Published in The European Times 

On 20 and 26 December 2024, Tbilisi City Court held hearings to decide whether Georgia should extradite Adina Stoian and her husband Mihai arrested in August 2024 on the Turkish-Georgian border on the basis of an Interpol arrest warrant issued on France’s request.

A few days after mid-December, I happened to be in Tbilisi for The European Times to cover the unstable political situation and the demonstrations in the country following the contested results of the parliamentary elections and the subsequent election of a new contested pro-Kremlin president by the new parliament. On this occasion, I published two articles titled “GEORGIA: Election of an ex-footballer as the new president booed by demonstrators” and “GEORGIA: Police violence in Tbilisi while President Zurabishvili calls for quick EU actions”. I also used the opportunity of being in Tbilisi to meet state and non-state actors as well as lawyers involved in the case of the Stoians and to collect some unpublished information about the couple.
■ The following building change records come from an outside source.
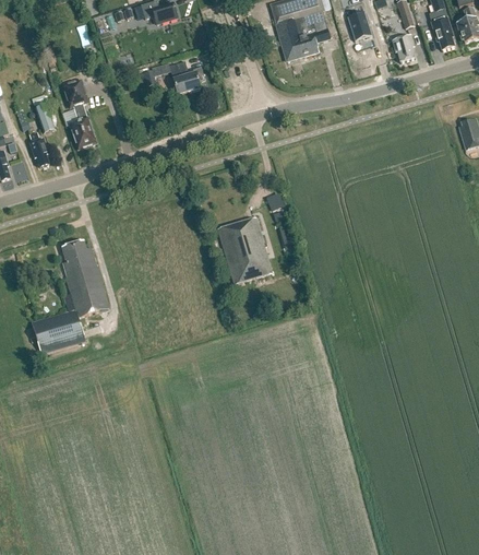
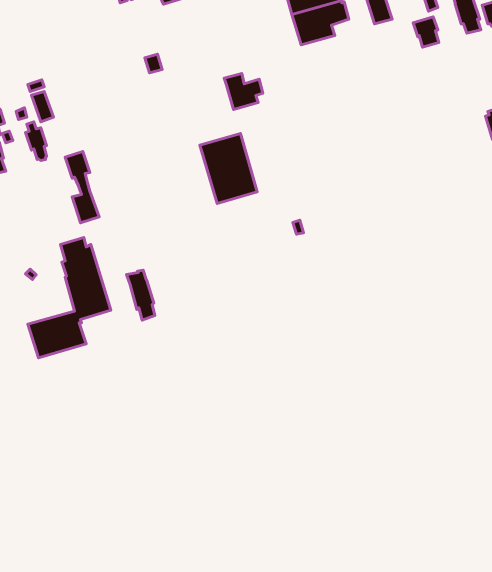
building: [169,59,205,93] -> [224,73,263,110]
building: [64,80,96,146] -> [65,151,99,223]
building: [218,216,272,282] -> [200,134,257,204]
building: none -> [127,270,155,320]

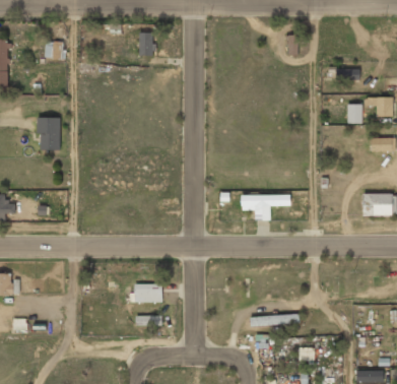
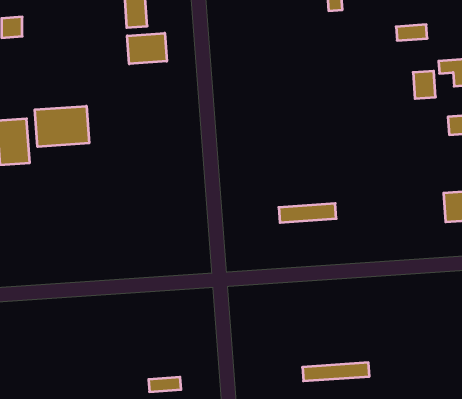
building: none -> [127,33,167,64]
building: none -> [35,106,89,147]
building: [134,284,160,303] -> none

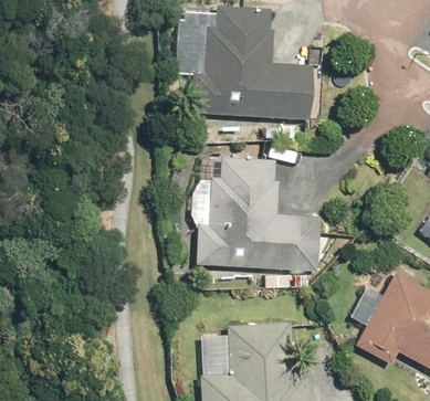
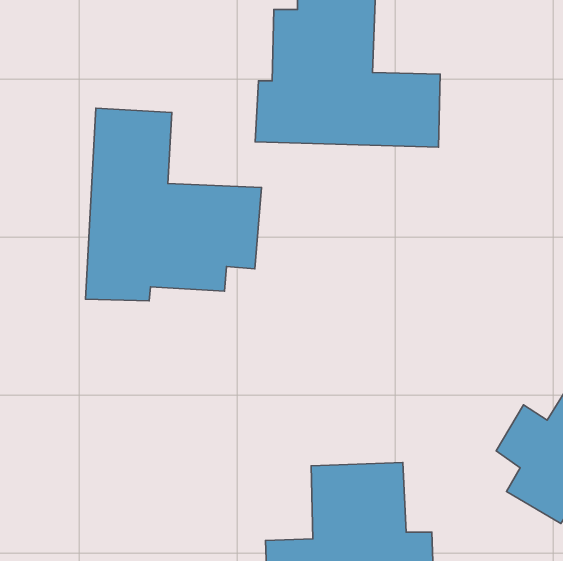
building: none -> [85,108,261,301]
building: [192,159,316,268] -> none

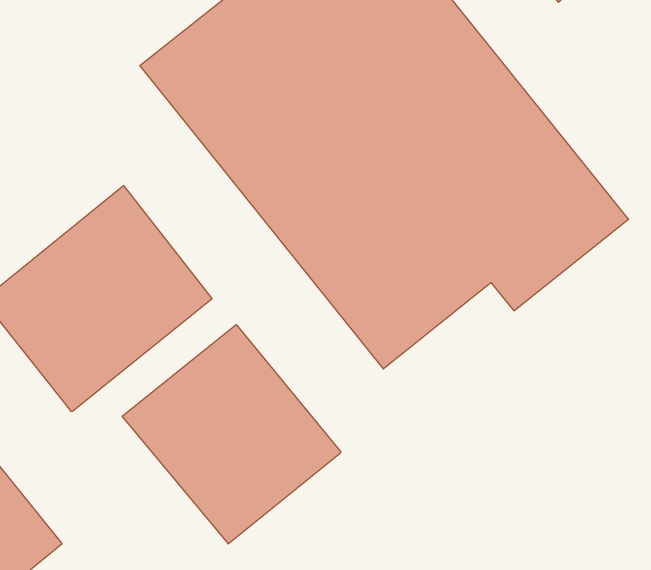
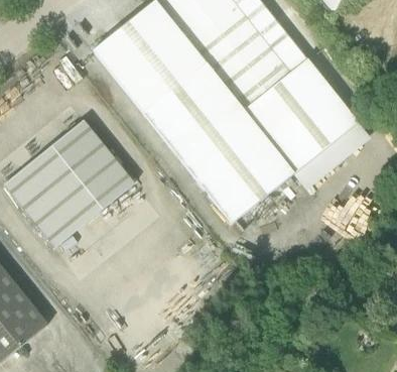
building: [122,325,341,544] -> none

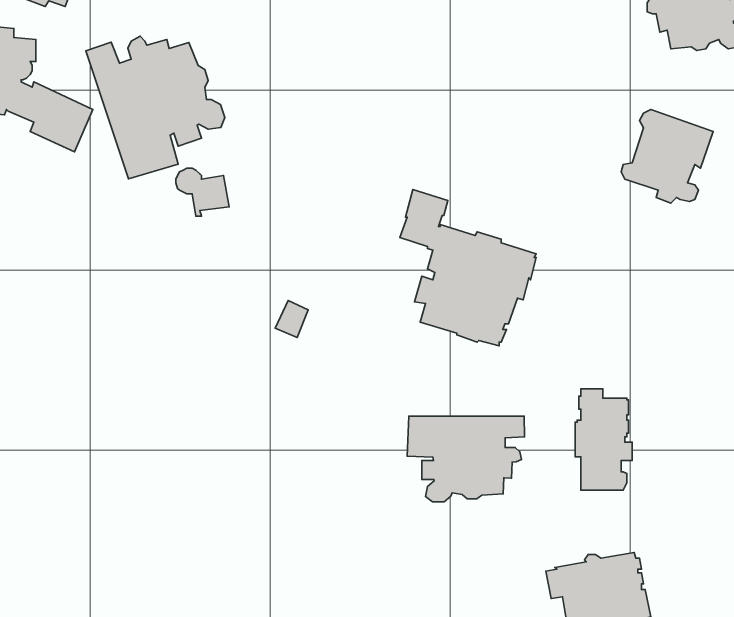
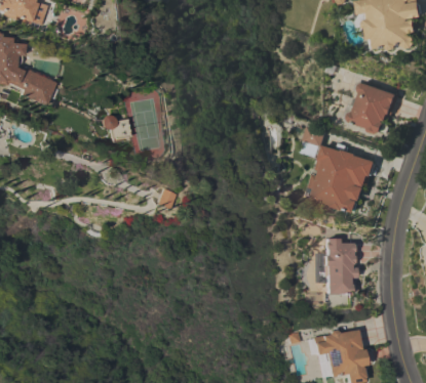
building: [86,36,225,179] -> none
building: [400,190,536,346] -> [300,125,376,212]
building: [407,416,524,502] -> none

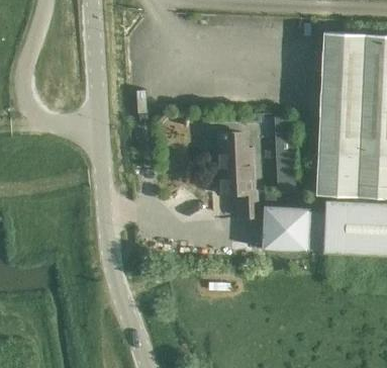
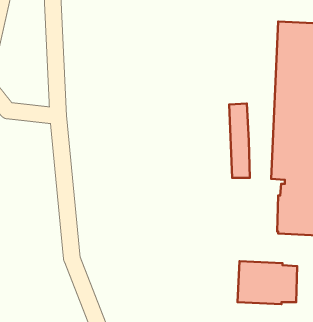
building: [216,133,256,218] -> none
building: [262,207,323,252] -> [238,261,297,304]

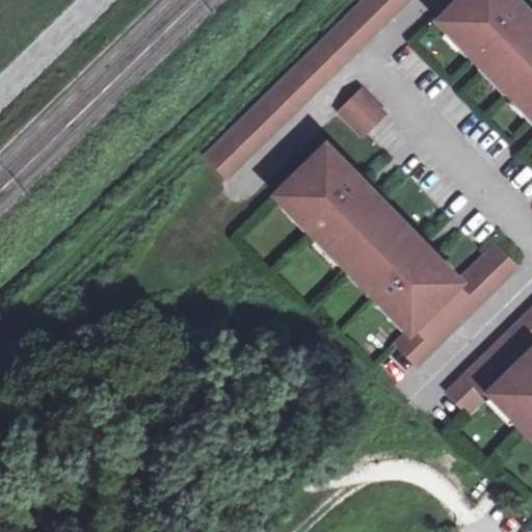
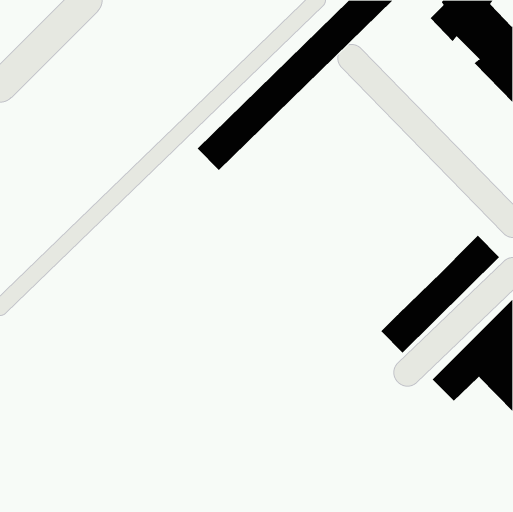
building: [338,90,385,138] -> none
building: [283,151,456,326] -> none

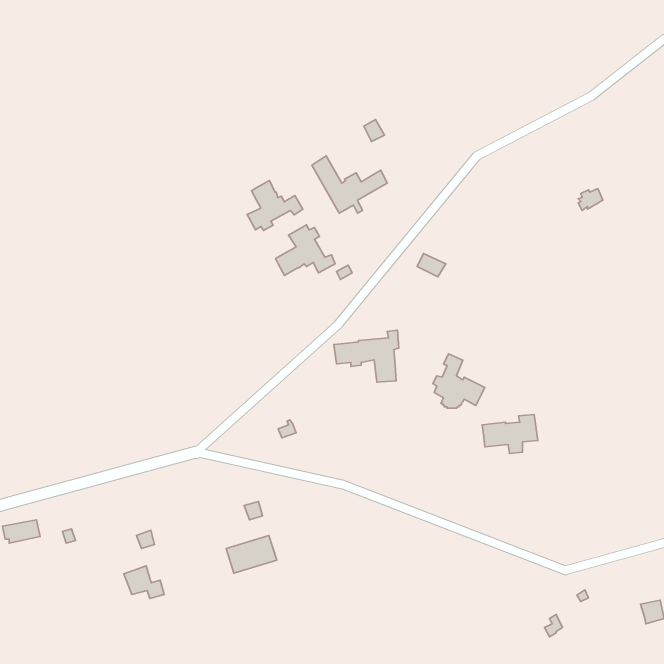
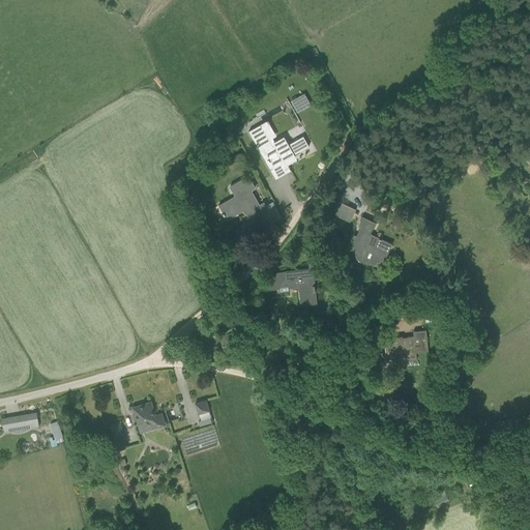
building: [247,181,303,231] -> none
building: [433,354,485,408] -> [350,217,391,261]
building: [124,566,164,598] -> [132,402,165,428]

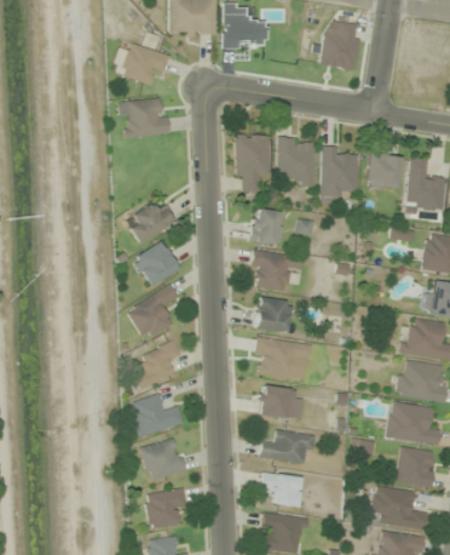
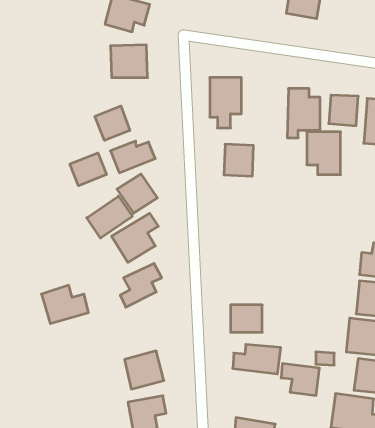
building: [278,138,316,185] -> [307,132,341,175]
building: none -> [95,106,130,140]
building: none -> [70,153,106,186]
building: [252,251,302,291] -> none
building: none -> [87,196,132,238]
building: [258,299,289,331] -> none
building: [255,338,312,379] -> none
building: [131,394,183,436] -> [41,285,88,324]
building: [262,473,305,508] -> [281,364,319,395]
A member of their family was also in Tbilisi.

At the end of the second hearing taking place after my departure from Georgia, the court found that a third hearing was necessary to try to solve a crucial issue: the interpretation of the debates and the translation of printed or written court documents in Romanian, as strongly required by Adina and Mihai Stoian and their lawyers instead of the English language imposed until then by the judicial authorities.